> [DIRECTIVE]
Quote the lines exactly as they appear, from the first line through the line containing "Agrafka Brokatowa Sukienka Z", including both of them.

> [RECORDS]

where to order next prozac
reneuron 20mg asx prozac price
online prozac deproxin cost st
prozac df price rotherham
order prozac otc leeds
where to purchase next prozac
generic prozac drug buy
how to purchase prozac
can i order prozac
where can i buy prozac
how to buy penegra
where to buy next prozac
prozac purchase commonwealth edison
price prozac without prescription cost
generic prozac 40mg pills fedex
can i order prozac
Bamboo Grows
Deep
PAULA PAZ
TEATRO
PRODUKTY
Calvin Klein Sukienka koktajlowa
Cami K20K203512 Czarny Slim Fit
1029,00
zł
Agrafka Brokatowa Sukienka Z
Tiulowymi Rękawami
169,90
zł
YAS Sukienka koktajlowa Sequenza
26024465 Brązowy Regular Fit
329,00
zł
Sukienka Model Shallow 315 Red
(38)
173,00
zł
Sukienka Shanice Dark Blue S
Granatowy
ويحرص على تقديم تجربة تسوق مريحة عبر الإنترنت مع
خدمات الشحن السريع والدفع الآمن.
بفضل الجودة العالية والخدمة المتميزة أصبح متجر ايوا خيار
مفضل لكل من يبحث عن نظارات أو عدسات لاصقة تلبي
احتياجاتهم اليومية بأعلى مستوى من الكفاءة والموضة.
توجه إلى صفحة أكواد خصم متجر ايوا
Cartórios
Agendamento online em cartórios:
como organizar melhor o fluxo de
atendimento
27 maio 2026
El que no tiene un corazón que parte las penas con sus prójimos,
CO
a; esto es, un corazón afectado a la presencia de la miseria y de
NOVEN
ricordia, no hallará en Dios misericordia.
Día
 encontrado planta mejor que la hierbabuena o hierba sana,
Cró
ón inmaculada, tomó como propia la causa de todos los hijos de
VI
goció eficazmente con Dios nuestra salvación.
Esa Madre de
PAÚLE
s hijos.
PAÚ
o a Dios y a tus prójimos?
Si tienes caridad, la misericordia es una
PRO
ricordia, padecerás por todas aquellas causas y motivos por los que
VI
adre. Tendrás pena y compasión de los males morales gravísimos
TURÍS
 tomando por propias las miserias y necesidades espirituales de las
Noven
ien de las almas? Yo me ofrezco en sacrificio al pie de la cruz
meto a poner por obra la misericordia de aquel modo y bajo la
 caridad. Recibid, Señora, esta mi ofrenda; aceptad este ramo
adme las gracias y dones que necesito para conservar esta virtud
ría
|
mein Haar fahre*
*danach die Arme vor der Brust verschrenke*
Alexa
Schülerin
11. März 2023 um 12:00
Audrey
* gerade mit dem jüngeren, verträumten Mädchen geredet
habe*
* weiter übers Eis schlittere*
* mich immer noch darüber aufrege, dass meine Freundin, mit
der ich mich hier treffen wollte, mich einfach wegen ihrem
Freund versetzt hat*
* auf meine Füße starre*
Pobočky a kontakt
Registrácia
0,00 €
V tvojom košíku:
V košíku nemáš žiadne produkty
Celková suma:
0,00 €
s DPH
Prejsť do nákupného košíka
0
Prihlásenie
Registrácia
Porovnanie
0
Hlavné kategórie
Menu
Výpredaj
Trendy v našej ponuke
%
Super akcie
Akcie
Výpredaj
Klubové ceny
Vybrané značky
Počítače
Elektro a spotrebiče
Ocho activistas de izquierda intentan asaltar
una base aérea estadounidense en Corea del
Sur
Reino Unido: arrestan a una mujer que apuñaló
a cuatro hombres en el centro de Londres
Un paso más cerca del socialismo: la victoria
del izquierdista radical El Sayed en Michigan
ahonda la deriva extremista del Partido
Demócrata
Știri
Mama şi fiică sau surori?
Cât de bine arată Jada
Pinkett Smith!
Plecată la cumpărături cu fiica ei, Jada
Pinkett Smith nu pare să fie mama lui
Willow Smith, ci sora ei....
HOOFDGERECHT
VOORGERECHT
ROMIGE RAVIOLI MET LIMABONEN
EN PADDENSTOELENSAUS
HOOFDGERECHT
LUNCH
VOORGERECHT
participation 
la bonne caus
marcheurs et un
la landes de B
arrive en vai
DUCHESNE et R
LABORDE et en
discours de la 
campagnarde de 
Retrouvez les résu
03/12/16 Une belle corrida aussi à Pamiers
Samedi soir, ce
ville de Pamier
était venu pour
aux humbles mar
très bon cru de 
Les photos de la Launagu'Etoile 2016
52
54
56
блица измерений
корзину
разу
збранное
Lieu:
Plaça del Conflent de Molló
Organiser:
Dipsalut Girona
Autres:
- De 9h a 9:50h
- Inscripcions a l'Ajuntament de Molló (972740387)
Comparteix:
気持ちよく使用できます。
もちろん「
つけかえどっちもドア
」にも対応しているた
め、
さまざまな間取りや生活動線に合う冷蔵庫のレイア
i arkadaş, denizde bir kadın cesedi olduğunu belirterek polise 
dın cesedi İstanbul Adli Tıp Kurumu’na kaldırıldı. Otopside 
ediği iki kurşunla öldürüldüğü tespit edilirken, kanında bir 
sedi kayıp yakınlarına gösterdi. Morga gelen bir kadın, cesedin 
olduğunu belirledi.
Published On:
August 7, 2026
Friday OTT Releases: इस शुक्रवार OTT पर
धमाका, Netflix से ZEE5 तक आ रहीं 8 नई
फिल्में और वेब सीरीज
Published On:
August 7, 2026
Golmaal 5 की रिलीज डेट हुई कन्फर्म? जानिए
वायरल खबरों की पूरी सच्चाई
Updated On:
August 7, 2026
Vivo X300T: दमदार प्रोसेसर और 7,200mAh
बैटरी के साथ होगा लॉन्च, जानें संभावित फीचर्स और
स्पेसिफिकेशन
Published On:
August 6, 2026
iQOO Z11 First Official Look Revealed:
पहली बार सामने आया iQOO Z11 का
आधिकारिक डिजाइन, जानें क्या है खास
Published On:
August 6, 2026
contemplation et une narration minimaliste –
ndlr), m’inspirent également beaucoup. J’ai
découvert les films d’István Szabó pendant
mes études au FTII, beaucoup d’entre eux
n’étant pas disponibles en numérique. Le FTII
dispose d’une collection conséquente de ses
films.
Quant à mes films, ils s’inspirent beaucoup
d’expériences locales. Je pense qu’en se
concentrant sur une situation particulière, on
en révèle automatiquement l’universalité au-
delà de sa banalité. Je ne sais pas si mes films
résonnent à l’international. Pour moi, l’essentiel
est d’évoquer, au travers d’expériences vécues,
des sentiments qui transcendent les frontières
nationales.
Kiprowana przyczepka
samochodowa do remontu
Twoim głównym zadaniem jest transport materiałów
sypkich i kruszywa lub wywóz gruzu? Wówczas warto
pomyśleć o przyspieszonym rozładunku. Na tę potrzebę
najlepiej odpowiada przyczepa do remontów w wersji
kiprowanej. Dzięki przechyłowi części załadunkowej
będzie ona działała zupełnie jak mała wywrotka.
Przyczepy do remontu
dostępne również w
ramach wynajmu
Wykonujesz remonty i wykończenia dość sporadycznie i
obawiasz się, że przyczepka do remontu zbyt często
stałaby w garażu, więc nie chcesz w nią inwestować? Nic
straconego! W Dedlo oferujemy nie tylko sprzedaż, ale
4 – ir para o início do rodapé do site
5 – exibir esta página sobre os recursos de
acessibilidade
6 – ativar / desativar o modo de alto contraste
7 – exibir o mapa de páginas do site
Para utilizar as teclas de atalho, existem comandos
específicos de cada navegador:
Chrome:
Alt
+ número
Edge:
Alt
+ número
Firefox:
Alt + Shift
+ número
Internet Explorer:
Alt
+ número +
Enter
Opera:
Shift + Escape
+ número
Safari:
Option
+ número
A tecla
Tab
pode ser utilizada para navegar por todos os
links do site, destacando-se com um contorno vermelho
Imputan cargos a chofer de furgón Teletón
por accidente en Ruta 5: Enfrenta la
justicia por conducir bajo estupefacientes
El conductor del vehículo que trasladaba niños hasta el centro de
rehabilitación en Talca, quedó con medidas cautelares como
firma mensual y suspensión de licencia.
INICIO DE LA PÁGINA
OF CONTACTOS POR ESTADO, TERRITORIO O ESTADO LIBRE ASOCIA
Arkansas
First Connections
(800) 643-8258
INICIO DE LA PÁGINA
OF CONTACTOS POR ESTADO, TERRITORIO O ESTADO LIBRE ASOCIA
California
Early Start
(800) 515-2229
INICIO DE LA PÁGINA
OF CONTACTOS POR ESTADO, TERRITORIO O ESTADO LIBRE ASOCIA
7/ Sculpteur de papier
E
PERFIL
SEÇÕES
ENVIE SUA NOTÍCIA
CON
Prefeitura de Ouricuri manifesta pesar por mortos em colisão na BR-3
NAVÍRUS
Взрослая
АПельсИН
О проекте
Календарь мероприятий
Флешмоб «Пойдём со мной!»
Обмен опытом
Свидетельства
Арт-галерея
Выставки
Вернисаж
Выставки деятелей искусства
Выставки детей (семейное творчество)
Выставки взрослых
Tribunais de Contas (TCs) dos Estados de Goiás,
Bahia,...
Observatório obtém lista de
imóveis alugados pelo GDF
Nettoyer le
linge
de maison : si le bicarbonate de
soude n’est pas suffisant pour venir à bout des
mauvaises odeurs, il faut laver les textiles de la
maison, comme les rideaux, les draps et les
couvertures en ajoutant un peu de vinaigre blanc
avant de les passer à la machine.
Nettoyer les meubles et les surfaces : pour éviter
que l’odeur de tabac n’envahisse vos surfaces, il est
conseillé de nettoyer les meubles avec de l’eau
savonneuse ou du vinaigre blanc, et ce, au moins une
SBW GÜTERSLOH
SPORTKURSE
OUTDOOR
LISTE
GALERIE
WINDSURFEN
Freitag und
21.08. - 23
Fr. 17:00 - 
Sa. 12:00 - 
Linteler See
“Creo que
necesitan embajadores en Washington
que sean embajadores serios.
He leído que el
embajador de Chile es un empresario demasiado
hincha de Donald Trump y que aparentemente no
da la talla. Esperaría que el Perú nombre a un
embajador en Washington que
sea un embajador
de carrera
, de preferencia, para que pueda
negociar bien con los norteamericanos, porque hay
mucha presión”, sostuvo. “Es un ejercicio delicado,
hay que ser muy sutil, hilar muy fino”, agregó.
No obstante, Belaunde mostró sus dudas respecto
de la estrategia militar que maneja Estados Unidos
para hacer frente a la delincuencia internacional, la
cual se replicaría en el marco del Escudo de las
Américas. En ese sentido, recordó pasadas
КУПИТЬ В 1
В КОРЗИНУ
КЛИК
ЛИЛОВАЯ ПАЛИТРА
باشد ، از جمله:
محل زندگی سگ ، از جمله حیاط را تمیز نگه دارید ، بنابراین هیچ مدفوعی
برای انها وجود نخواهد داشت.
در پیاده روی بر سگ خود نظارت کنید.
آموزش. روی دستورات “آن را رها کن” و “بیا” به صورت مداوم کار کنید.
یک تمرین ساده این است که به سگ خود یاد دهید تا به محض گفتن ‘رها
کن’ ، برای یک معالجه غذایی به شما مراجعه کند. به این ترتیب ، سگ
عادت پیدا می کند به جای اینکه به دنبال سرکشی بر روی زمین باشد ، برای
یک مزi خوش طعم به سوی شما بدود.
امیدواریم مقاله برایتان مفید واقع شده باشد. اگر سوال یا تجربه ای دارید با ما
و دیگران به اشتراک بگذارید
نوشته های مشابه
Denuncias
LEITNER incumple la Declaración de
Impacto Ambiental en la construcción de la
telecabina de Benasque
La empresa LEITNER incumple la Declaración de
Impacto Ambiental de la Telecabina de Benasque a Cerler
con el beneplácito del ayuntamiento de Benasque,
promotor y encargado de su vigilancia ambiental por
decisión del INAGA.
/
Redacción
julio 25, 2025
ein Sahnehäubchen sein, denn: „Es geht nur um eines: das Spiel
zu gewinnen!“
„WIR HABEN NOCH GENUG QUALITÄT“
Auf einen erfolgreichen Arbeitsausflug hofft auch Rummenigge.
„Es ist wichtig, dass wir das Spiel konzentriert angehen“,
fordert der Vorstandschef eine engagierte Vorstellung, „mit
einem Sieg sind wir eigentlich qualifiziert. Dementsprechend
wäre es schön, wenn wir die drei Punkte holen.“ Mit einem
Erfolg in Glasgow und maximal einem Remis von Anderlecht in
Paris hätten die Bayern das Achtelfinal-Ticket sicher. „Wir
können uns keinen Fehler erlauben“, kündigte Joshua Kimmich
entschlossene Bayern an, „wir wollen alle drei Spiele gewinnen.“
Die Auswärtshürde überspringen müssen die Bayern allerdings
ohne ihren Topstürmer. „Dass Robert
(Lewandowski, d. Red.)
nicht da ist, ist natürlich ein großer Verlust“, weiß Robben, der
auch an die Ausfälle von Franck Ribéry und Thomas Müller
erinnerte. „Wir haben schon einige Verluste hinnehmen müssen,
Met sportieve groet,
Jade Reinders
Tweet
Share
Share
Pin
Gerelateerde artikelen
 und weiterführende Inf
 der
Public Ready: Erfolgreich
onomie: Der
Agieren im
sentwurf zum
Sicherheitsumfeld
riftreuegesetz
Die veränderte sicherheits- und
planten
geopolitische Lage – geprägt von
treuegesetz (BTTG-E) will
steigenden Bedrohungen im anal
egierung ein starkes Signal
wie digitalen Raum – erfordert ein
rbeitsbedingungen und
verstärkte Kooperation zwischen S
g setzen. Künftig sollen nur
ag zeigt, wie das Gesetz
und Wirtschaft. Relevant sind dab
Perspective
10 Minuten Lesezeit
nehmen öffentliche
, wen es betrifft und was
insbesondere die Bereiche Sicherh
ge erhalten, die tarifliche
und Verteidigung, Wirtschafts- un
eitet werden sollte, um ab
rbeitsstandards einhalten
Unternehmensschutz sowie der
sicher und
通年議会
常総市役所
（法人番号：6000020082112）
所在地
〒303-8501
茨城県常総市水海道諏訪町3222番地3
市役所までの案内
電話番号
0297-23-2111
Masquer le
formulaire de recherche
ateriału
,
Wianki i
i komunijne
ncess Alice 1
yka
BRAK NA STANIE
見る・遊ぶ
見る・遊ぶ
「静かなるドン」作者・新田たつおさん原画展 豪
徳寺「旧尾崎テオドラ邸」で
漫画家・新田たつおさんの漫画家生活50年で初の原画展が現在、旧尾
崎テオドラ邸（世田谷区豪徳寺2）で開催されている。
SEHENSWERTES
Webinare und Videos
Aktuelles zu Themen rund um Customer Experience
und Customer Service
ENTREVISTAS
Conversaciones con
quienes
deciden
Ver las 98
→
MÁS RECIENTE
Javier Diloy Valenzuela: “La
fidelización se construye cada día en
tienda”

> [COMPLETED EXERCISE]
where to order next prozac
reneuron 20mg asx prozac price
online prozac deproxin cost st
prozac df price rotherham
order prozac otc leeds
where to purchase next prozac
generic prozac drug buy
how to purchase prozac
can i order prozac
where can i buy prozac
how to buy penegra
where to buy next prozac
prozac purchase commonwealth edison
price prozac without prescription cost
generic prozac 40mg pills fedex
can i order prozac
Bamboo Grows
Deep
PAULA PAZ
TEATRO
PRODUKTY
Calvin Klein Sukienka koktajlowa
Cami K20K203512 Czarny Slim Fit
1029,00
zł
Agrafka Brokatowa Sukienka Z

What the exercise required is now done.